Michael Rosen (1961-2021)
Our friend and colleague Michael Rosen, Chair of the Board of Directors of the International Association of Limnogeology (IAL) passed away on April 27, 2021 from complications after surgery related to pancreatic cancer. Michael was a Research Hydrologist at the United States Geological Survey (USGS) and Water Quality Specialist for Research with the California Water Science Center. Michael worked on both groundwater and surface water quality. He also studied paleoclimate, paleohydrology, and playas (seasonal lakes in desert regions). In addition, Michael was adjunct faculty at the University of Nevada, Reno’s Global Water Center. In 2010 Michael was elected a Fellow of the Geological Society of America. He was author or co-author of numerous scholarly papers in his field of limnogeology, including most recently a book of essays he co-edited, Limnogeology: Progress, Challenges and Opportunities (Springer 2021), which was published two days before his death. He was a steady captain of the IAL since its foundation. A geologist enamoured of lakes, a musician, and a knowledgeable birder, he was always ready to help the lake community stay connected and move forward together. His life and science were celebrated during the IAL-IPA conference in Bariloche.
Gunnar Digerfeldt (1932-2022)
Gunnar was one of the big pioneers within paleolimnology/Quaternary Sciences. He grew up in a teaching family in Gothenburg, Sweden with a great interest in nature.
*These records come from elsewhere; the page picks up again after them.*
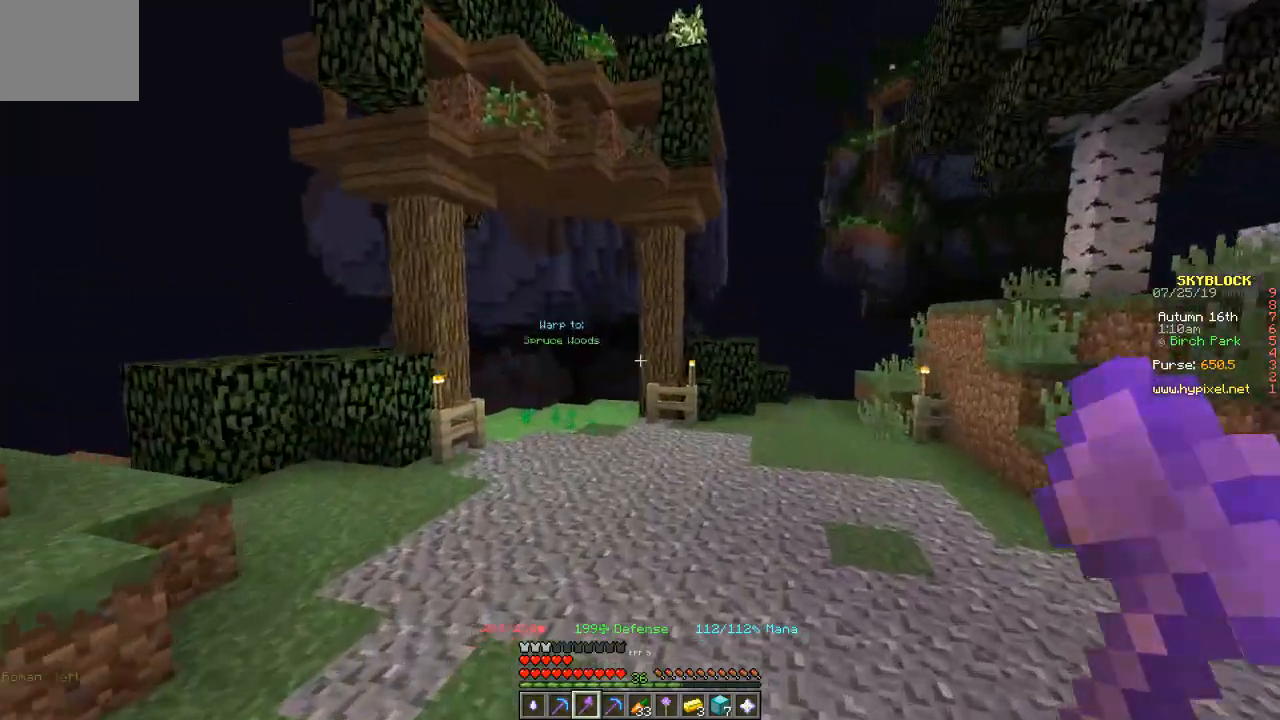
{"keys": ["w"], "events": []}
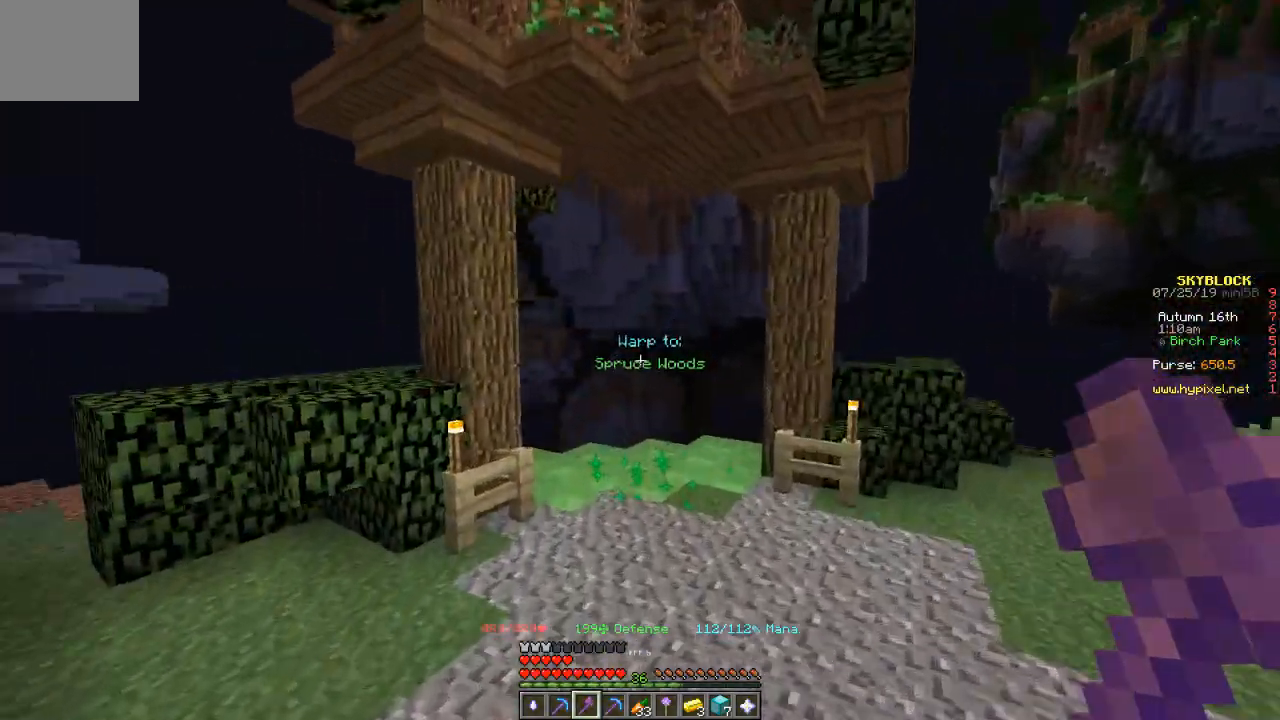
{"keys": ["w"], "events": []}
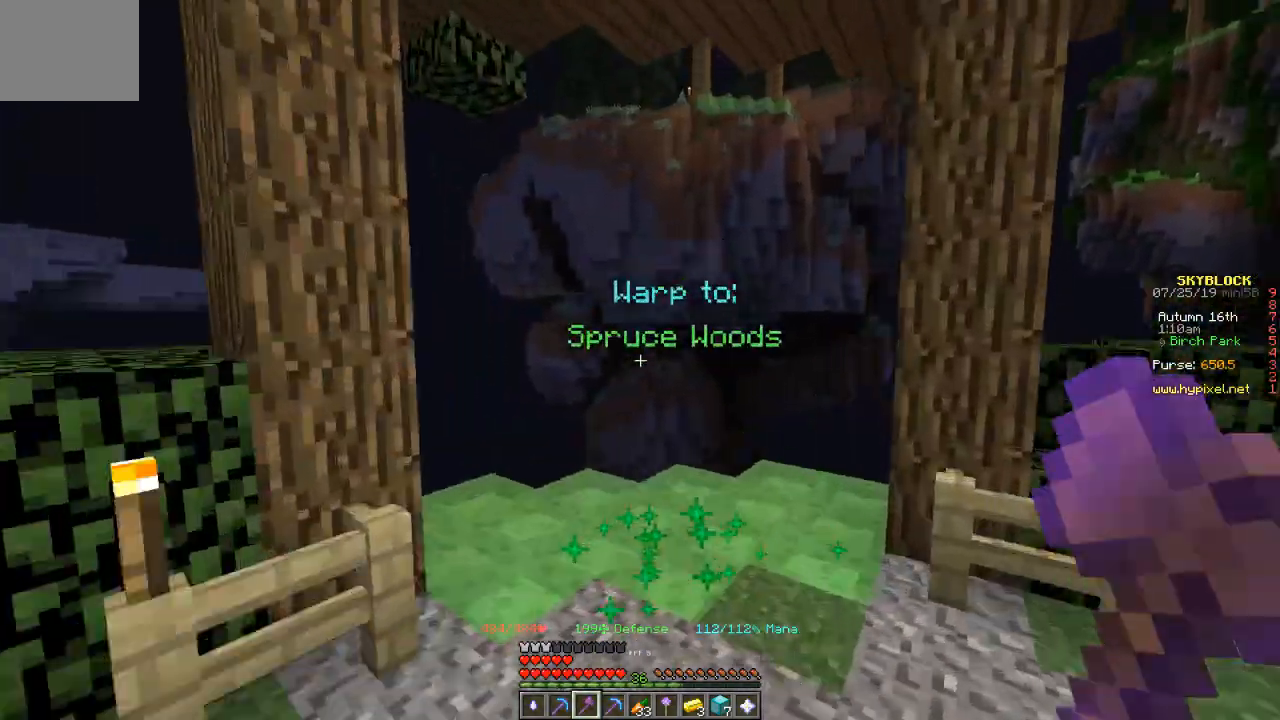
{"keys": ["w"], "events": []}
During the summer holidays, he participated as an assistant in Quaternary geological fieldwork under the direction of Professor Magnus Fries. Gunnar's doctoral thesis in 1971 examined the postglacial development of Lake Trummen and its ecosystem; it was exemplary in its analysis and synthesis and is internationally regarded as a pioneering paleolimnological work and laid a scientific foundation for lake restoration in general. The old photo here, sent to me by Rick Battarbee, was taken in 1972 and shows Gunnar with his famous square piston corer retrieving a varved sequence. Gunnar was appointed Associate Professor of Quaternary Geology in Lund University in 1972 and together with Professor Sven Björk, Gunnar became the driving force behind many lake restoration projects including in Jamaica, Tunisia and Tibet. Gunnar was a role model for many of us, as a scientist, a dedicated and extremely curious field worker and as a humble, humoristic, charming and optimistic person.
Luc Ector (1962-2022)
Luc will be remembered as a leading figure in diatom research. As a Senior Researcher at the Luxembourg Institute of Science and Technology (LIST), he dedicated his professional life to diatom taxonomy and has been one of the world’s most prominent specialists of freshwater diatoms in recent decades. As an active reviewer and diatom contributor, Luc described hundreds of diatom species in more than 300 publications and collaborated with more than 400 researchers worldwide. He also generously ran diatom training courses from which many young scientists have benefitted over the years. His diatom taxonomy has made a strong impression on many of us working in the field of paleolimnology.